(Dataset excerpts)
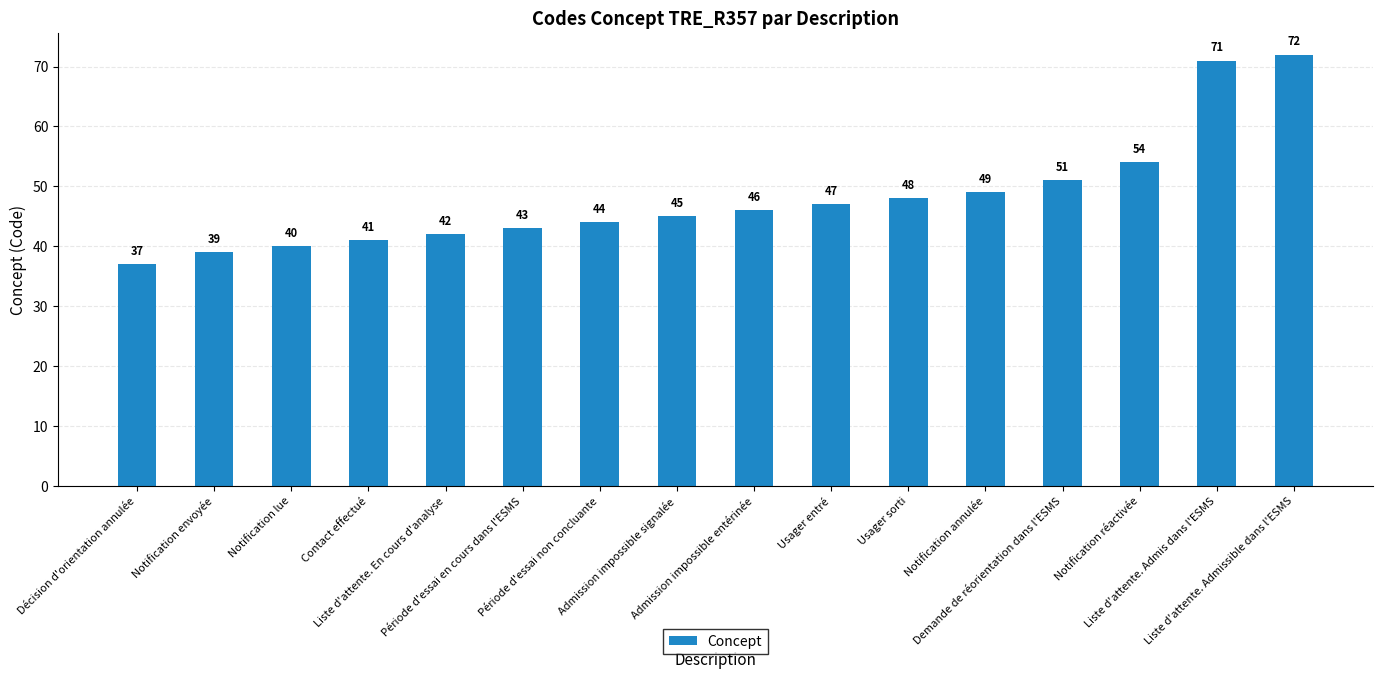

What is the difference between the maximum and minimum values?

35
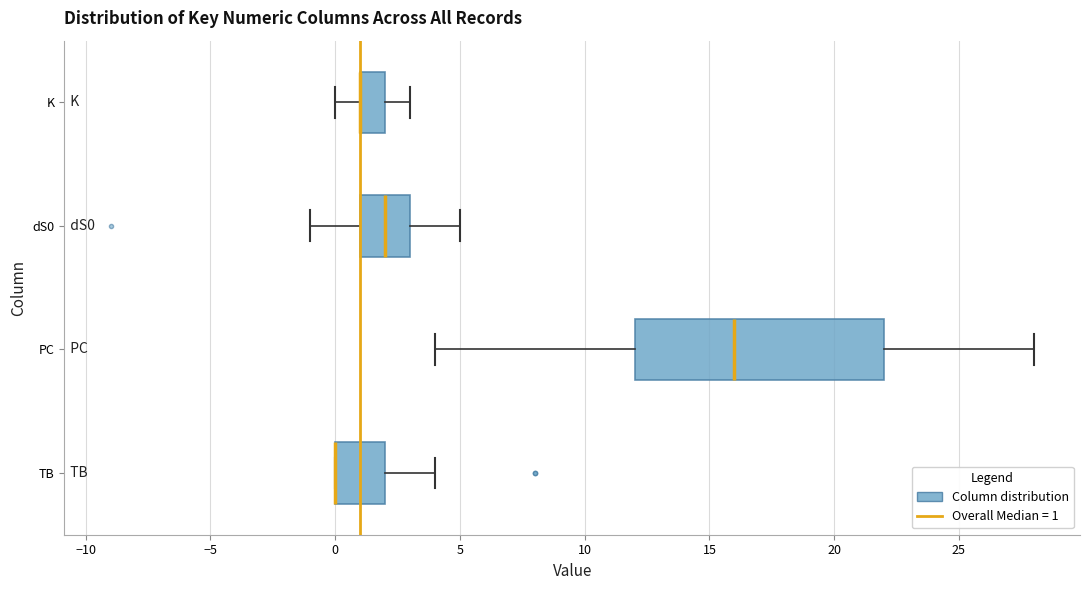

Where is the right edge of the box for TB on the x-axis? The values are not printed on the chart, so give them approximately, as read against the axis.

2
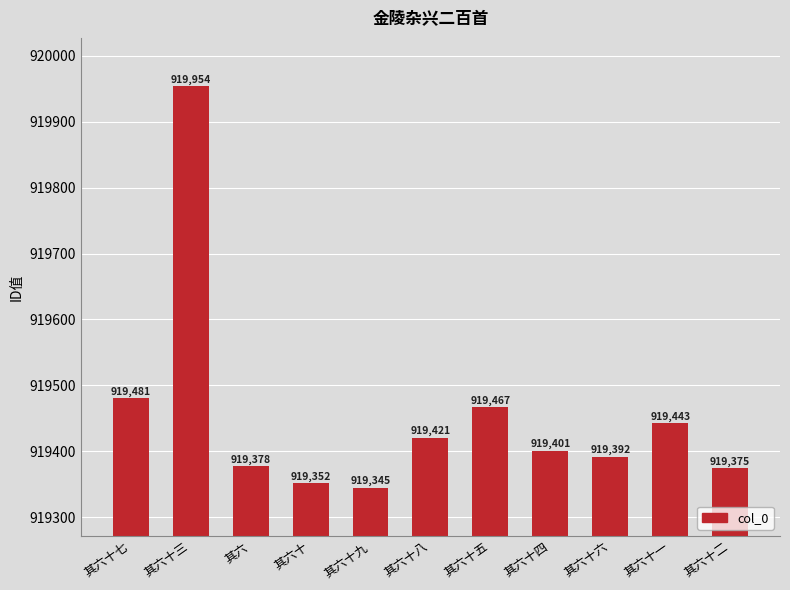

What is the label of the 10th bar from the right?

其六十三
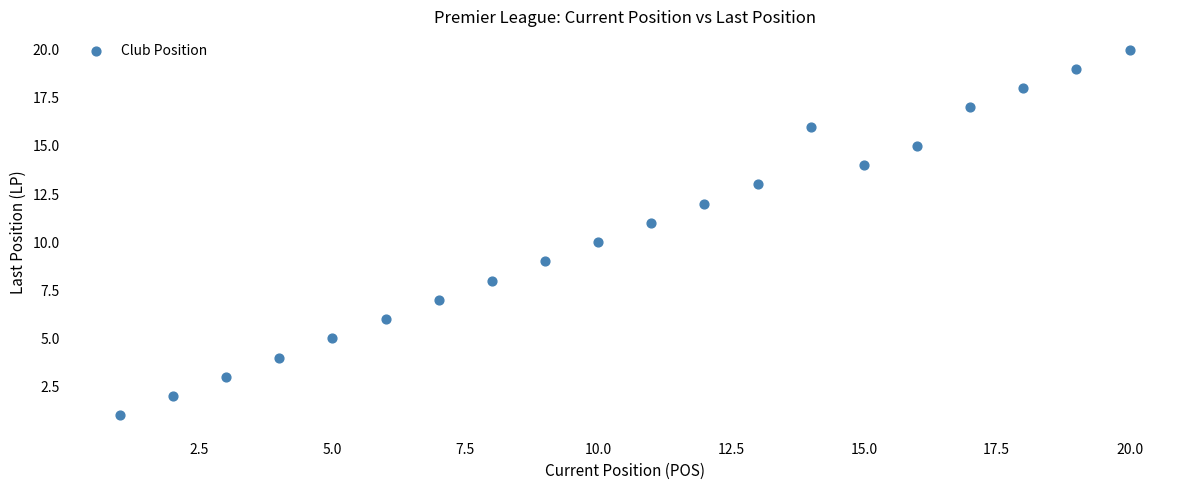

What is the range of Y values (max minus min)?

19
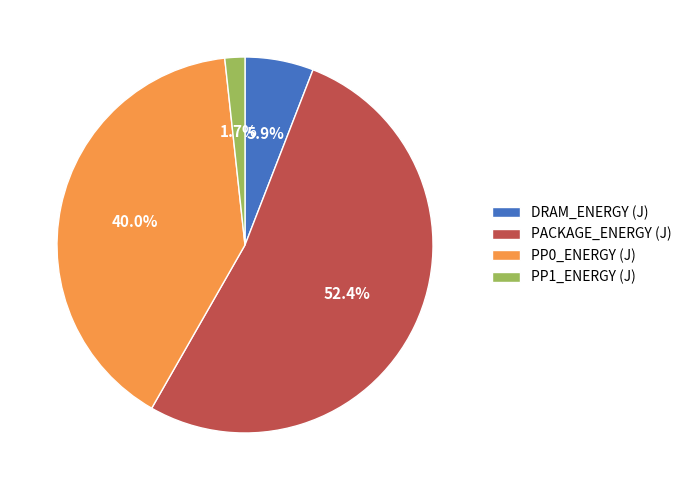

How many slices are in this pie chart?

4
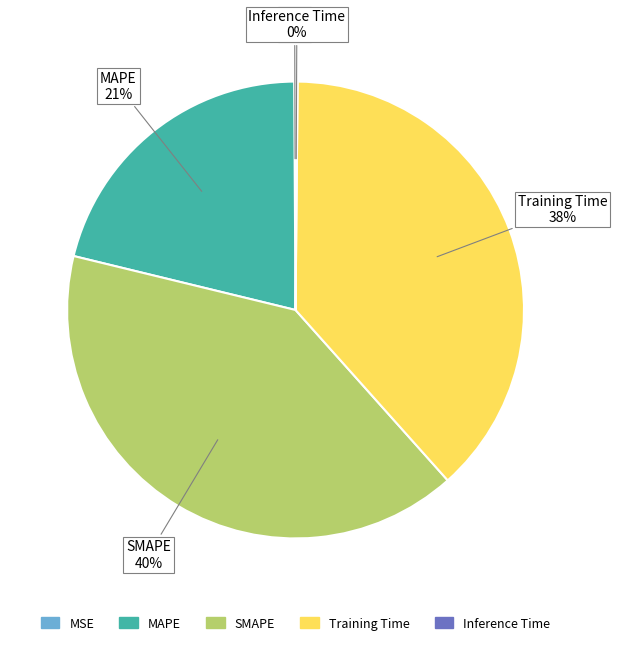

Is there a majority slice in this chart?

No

Task description =>
Please convert the records above into a JSON list of strings with one string per line, skipping blank lines and leaving out the pictures.

Reply =>
[
  "What is the difference between the maximum and minimum values?",
  "35",
  "Where is the right edge of the box for TB on the x-axis? The values are not printed on the chart, so give them approximately, as read against the axis.",
  "2",
  "What is the label of the 10th bar from the right?",
  "其六十三",
  "What is the range of Y values (max minus min)?",
  "19",
  "How many slices are in this pie chart?",
  "4",
  "Is there a majority slice in this chart?",
  "No"
]